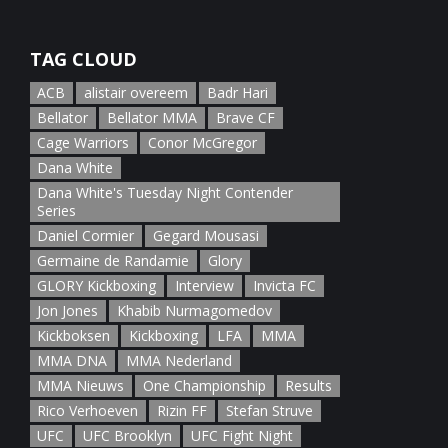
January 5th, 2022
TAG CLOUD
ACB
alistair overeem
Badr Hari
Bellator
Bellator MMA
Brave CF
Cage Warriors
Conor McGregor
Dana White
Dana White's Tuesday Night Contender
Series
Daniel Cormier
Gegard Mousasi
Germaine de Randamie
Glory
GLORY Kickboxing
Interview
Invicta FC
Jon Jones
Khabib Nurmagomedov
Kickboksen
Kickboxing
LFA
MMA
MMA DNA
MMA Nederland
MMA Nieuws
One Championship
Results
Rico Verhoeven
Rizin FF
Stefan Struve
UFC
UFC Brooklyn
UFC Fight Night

§ **JOB**:
From the line containing "Bellator MMA" to the last line of the data above, copy each line exactly and add nothing.

§ **REPLY**:
Bellator MMA
Brave CF
Cage Warriors
Conor McGregor
Dana White
Dana White's Tuesday Night Contender
Series
Daniel Cormier
Gegard Mousasi
Germaine de Randamie
Glory
GLORY Kickboxing
Interview
Invicta FC
Jon Jones
Khabib Nurmagomedov
Kickboksen
Kickboxing
LFA
MMA
MMA DNA
MMA Nederland
MMA Nieuws
One Championship
Results
Rico Verhoeven
Rizin FF
Stefan Struve
UFC
UFC Brooklyn
UFC Fight Night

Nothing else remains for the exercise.